Godard entre lágrimas
Un año ajetreado
Anne Wiazemsky
Trad. Javier Albiñana
Anagrama
224 páginas | 17, 90 euros
Godard: el cineasta críptico que disfruta cuando no es entendido. El hombre que rompió con las hormas del cine para vapulear conciencias y sacudir el árbol de rutas podridas. Godard: un perfecto desconocido en su vida privada, en su metraje íntimo. Hasta hoy. Un día de junio de 1966, la actriz Anne Wiazemsky, de 19 años, escribía una carta a Jean-Luc Godard para decirle que le había gustado mucho su película Masculino Femenino. Y que amaba al hombre que la había creado. “Es un hombre que está muy solo”, le dijeron. Antes, la jovencísima e impulsiva admiradora había sufrido varios desencuentros con él. Pero la última película escondía un mensaje privado. Eso creía. Como si la hubiera dirigido dirigiéndose a ella. Eso pensaba. Él se las ingenió para averiguar su teléfono. Y la llamó. “Necesito verla”. Y se vieron. Y se sintieron felices. Y en seguida “caímos en los brazos el uno del otro”. Tristes y desconcertados, intuyeron que estaban condenados a encontrarse y sufrir juntos. “Sin gafas, mostraba algo oculto, algo muy íntimo”. Así fue Godard en su primera noche de caricias. “No eres ya mi amante”, advirtió solemne, “eres mi mujer”. Veinte años les separaban. Lo mejor y lo peor de sí mismos se cruzaban de forma imprevisible. Godard tenía más experiencia y Anne poseía más ilusión, pero ni una cosa ni otra garantizan la armonía. Ella podía ser cruel y él podía tener arrebatos de violencia con terceros que la exasperaban. Tan enérgico, tan inseguro. Temeroso de que ella lo dejara por otro más joven, “rompió a llorar estrepitosamente. Acabé levantándome y lo abracé jurándole que solo lo quería a él. Jean-Luc se dejó mecer como un niño y dejó, poco a poco, de llorar”. Godard entre lágrimas, demasiado drama para trasladarlo a sus películas. Y el amor se convirtió en parte del trabajo cuando el director la fichó como actriz. Ahí arranca un diario de rodaje lleno de información de primera mano sobre el Godard creador. “Su dejo desagradable y su voz demasiado altiva me resultaban totalmente extraños. Daba las órdenes con tono excitado, casi agresivo”. La polaridad del cineasta se manifestaba ya sin tapujos. Paciente o colérico, comprensivo o incomprensible. Trilita humana de creador al borde del descreimiento perpetuo.

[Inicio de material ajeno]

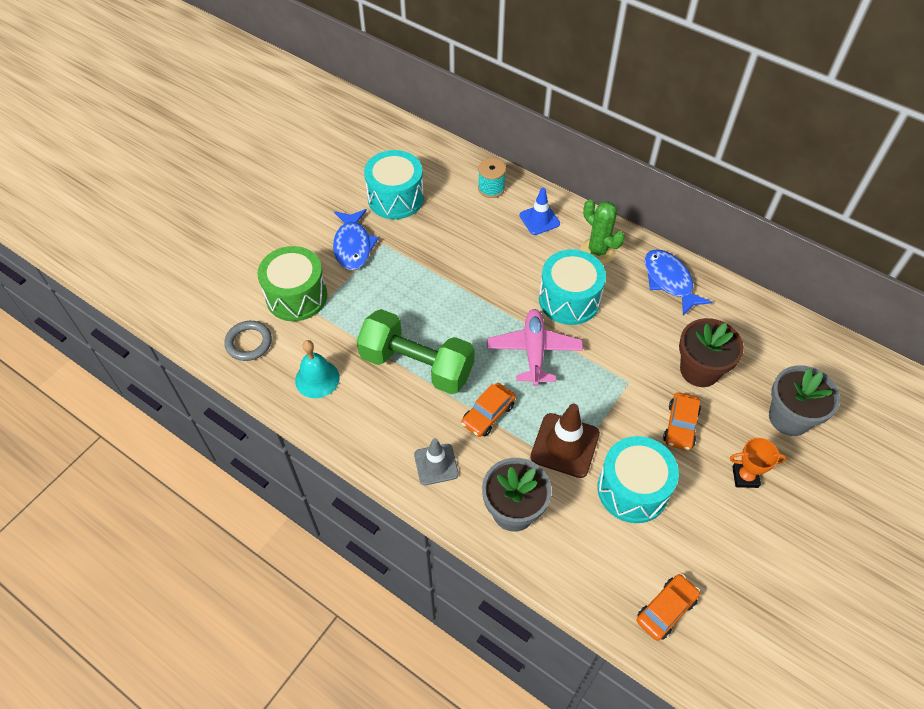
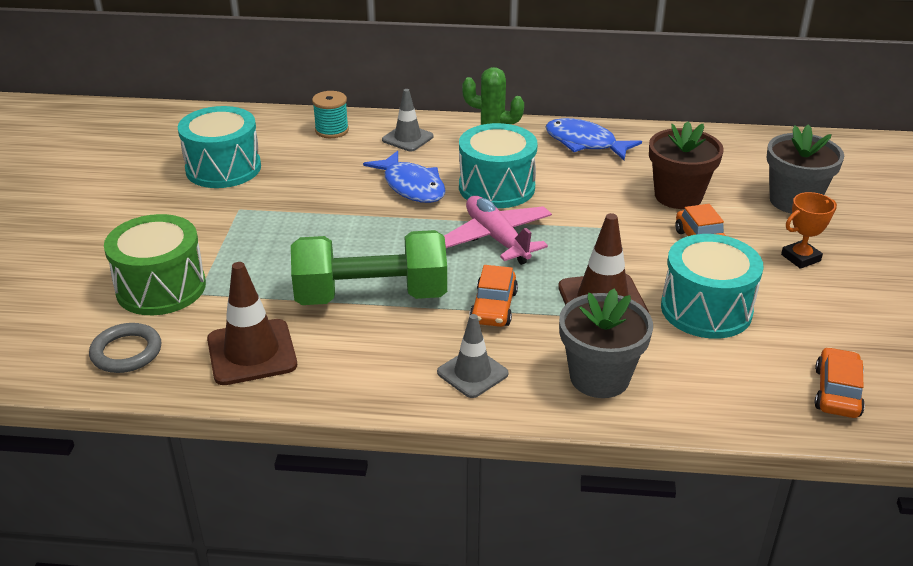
camera: 30 degrees left, 20 degrees down
turquoise bell [295,340,340,398] -> brown traffic cone [207,262,297,385]
blue fish [333,209,379,270] -> blue fish moved to [363,151,446,203]
blue traffic cone [520,188,560,235] -> grey traffic cone [382,89,434,151]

La novela sin ficción de una muchacha de familia que fue musa y amante se convierte en una irresistible crónica del amor nada convencional entre Jean-Luc Godard y Anne Wiazemsky en un mundo que intenta enterrar sus ruinas: el mayo del 68 está a la vuelta de la esquina, el cine francés se rebela contra sus esencias, es tiempo de jóvenes quemagrasas como Truffaut o Jacques Rivette, los filósofos pisan la calle y París arde con tanta imaginación dispuesta a tomar el poder. Un año ajetreado desmenuza la historia sentimental de dos personas tan distintas que no pueden permanecer distantes. La muchacha que se debate entre ser actriz o estudiar filosofía, el cineasta romántico y cargado de celos, petulante y cariñoso, imprevisible y asustado, sensual y gélido, furibundo y relajado, ambicioso y lúcido. Repleto de coherentes contradicciones, enemigo de tantos corsés y capaz de pasearse con un Alfa Romeo descapotable. Antes de que llegara el final de la escapada, Anne y Jean-Luc fueron felices a su manera y las cenizas que muestra ahora la autora están limpias de tristeza o amargura: su ajuste de cuentas no busca culpables ni señala víctimas. Solo narra los hechos con gracia, emotividad y soltura inteligentemente deudoras de un inolvidable fogonazo juvenil.